Mais par les temps qui courent, nous devons rendre un vibrant hommage
à notre bonne vieille bougie…

Bougies allumées
Mon fagot matinal ressemble un peu à ça,
sauf que les bougies sont de la même hauteur.(DR)

« Ce n’est pas un délestage, madame » me jure-t-on, la main sur le cœur. « C’est une panne » ! Ah bon ben, si c’est une panne, heu… Que peut-on faire contre une panne ? Une panne qui dure depuis plus d’une semaine et qui prive les foyers de Dakar d’électricité. Tantôt c’est ce quartier çi, tantôt c’est celui là, et c’est très souvent le mien. Comme au temps pas du tout lointain des délestages organisés qui désorganisaient les familles et les programmes.

Ce n’est pas un délestage ! Ouf ! On est sauvés… Mais on n’a toujours pas de courant. Enfin si, mais tous les quart d’heure, paf ! on broie le noir. Noir comme du charbon. Ou comme le petit noir du matin, et là, pour le boire, voila encore une autre histoire.

Là ce n’est pas l’électricité qui manque, c’est le gaz ! Et comme on dit aux Antilles, cela me donne vraiment du gaz ! Depuis quelques deux semaines en effet, je cuisine au charbon, ce qui, en soi ne me dérange pas. A part le prix du charbon qui en profite pour augmenter, (enfin on réduit la quantité servie, ce qui est tout comme), la fumée qu’il faut extirper des fonds de marmite à coup d’huile de coude et le temps que le charbon met à prendre, inversement proportionnel au temps qu’il met à s’éteindre. Mais enfin, le peu qu’il en reste quand on a fini le mafé, permet de parfumer les demeures puisqu’il finit dans les encensoirs, aussi indispensables dans les foyers que le balai.
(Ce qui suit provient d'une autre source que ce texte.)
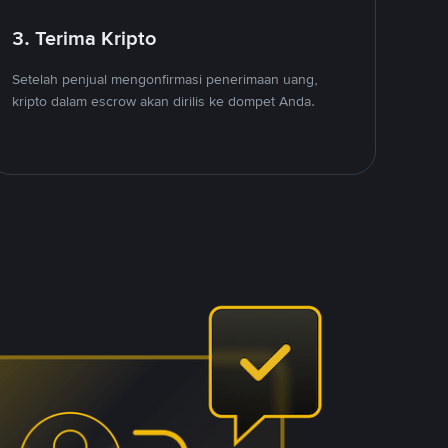
3. Terima Kripto
Setelah penjual mengonfirmasi penerimaan uang,
kripto dalam escrow akan dirilis ke dompet Anda.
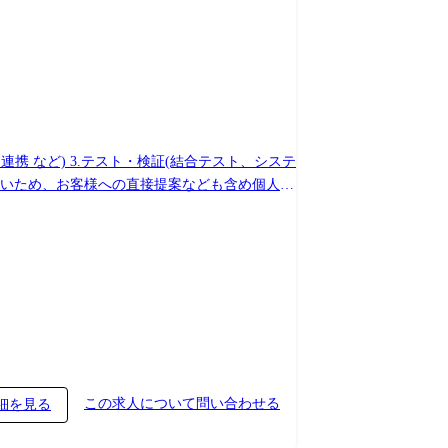
るSEクラスやメンバークラスも多く在籍してお
体制も整っております。 !ご本人の経
製品進捗
 アプリ開発 ・生産物流システム開発向けSE業
0年以上に渡る為、非常にリレーションが良く、裁
この求人について問い合わせる
細を見る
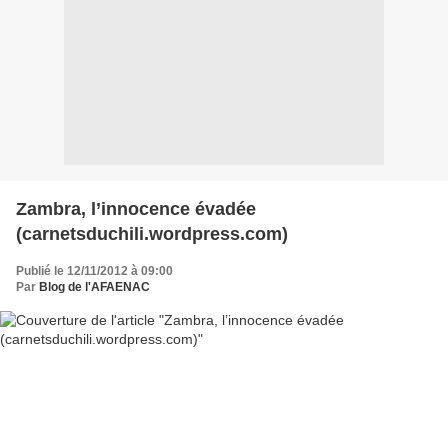
Zambra, l’innocence évadée
(carnetsduchili.wordpress.com)
Publié le 12/11/2012 à 09:00
Par
Blog de l'AFAENAC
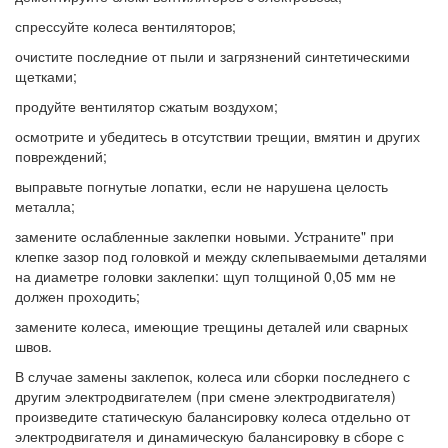
спрессуйте колеса вентиляторов;
очистите последние от пыли и загрязнений синтетическими
щетками;
продуйте вентилятор сжатым воздухом;
осмотрите и убедитесь в отсутствии трещии, вмятин и других
повреждений;
выправьте погнутые лопатки, если не нарушена целость
металла;
замените ослабленные заклепки новыми. Устраните" при
клепке зазор под головкой и между склепываемыми деталями
на диаметре головки заклепки: щуп толщиной 0,05 мм не
должен проходить;
замените колеса, имеющие трещины деталей или сварных
швов.
В случае замены заклепок, колеса или сборки последнего с
другим электродвигателем (при смене электродвигателя)
произведите статическую балансировку колеса отдельно от
электродвигателя и динамическую балансировку в сборе с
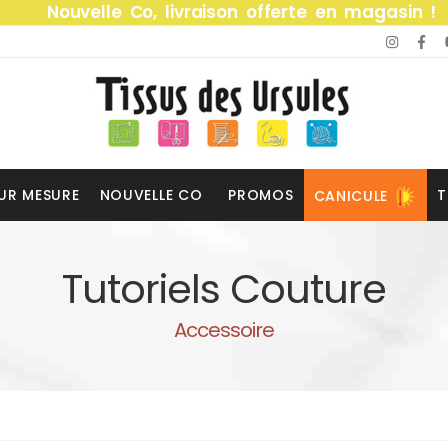
Nouvelle Co, livraison offerte en magasin !
UR MESURE
NOUVELLE CO
PROMOS
T
CANICULE
Tutoriels Couture
Accessoire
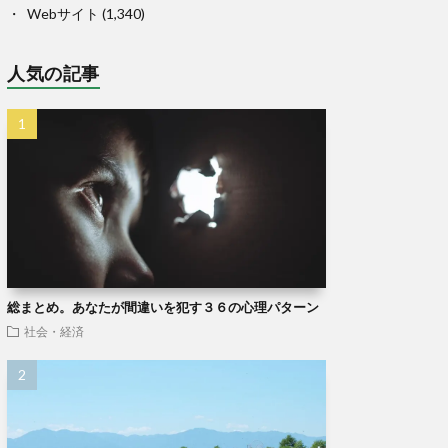
Webサイト
(1,340)
人気の記事
総まとめ。あなたが間違いを犯す３６の心理パターン
社会・経済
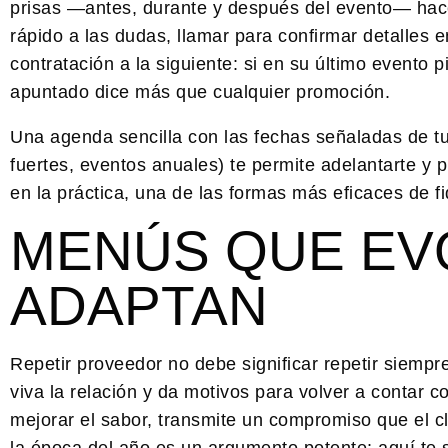
prisas —antes, durante y después del evento— hace
rápido a las dudas, llamar para confirmar detalles 
contratación a la siguiente: si en su último evento 
apuntado dice más que cualquier promoción.
Una agenda sencilla con las fechas señaladas de tu
fuertes, eventos anuales) te permite adelantarte y 
en la práctica, una de las formas más eficaces de
f
MENÚS QUE EV
ADAPTAN
Repetir proveedor no debe significar repetir siem
viva la relación y da motivos para volver a contar 
mejorar el sabor, transmite un compromiso que el cl
la época del año es un argumento potente: aquí te s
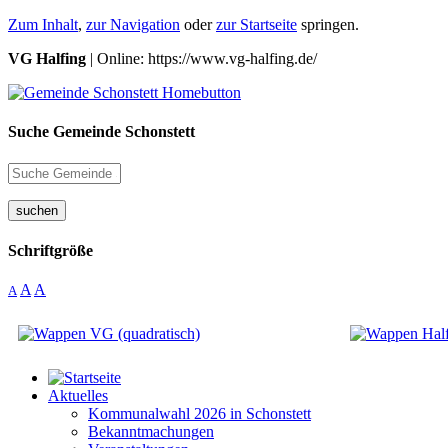
Zum Inhalt
,
zur Navigation
oder
zur Startseite
springen.
VG Halfing
| Online: https://www.vg-halfing.de/
Suche Gemeinde Schonstett
suchen
Schriftgröße
A
A
A
Aktuelles
Kommunalwahl 2026 in Schonstett
Bekanntmachungen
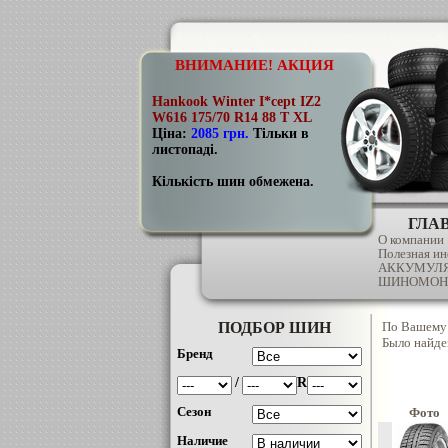
ВНИМАНИЕ! АКЦИЯ
Hankook Winter I*cept IZ2
W616 175/70 R14 88 T XL
Ціна:
2085 грн
.
Тільки в
листопаді.
Кількість шин обмежена.
ГЛА
О компании
Полезная и
АККУМУЛ
ШИНОМОН
ПОДБОР ШИН
По Вашему
Было найд
Бренд
/
R
Сезон
Фото
Наличие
Ok pour le charbon. La seule chose, c’est que lorsque vous êtes obligés de braver les crampes pour maintenir votre cafetière italienne (qui pèse une tonne) au dessus d’un petit fagot de cierges allumés, suffisamment longtemps pour que l’eau bouillie remonte dans le bol en passant par le café moulu situé au milieu, et bien… ça énerve un peu, avant le café. Et moi, avant le café, je ne suis pas tout à fait opérationnelle… Argfff…

Mais aujourd’hui, en soutenant d’un bras l’autre bras qui tenait la cafetière à bout de bras au dessus du brasier improvisé, je me surpris à penser à ce que nous devons à ce petit bout de cire que l’on oublie la plupart du temps dans une boite au fond du placard, ou bien que l’on pose dans son joli présentoir sur la table basse pour faire joli.

La bougie ! Ahhh, mais que ferions-nous sans elle ? On lui doit au moins une ôde, non ? Hum.. me dirait à coup sur Munyahni, « …que serait la bougie sans les allumettes ? » Bon alors vive les allumettes aussi alors, bien plus fiables que les briquets. Ah non ? Et quand le gaz du briquet finit, vous faîtes quoi entre les recharges pour avoir du feu ?

En attendant, ce qu’on peut dire des deux, que ce soient bougies ou allumettes, c’est qu’elles sont vraiment de mèche pour nous sauver la mise.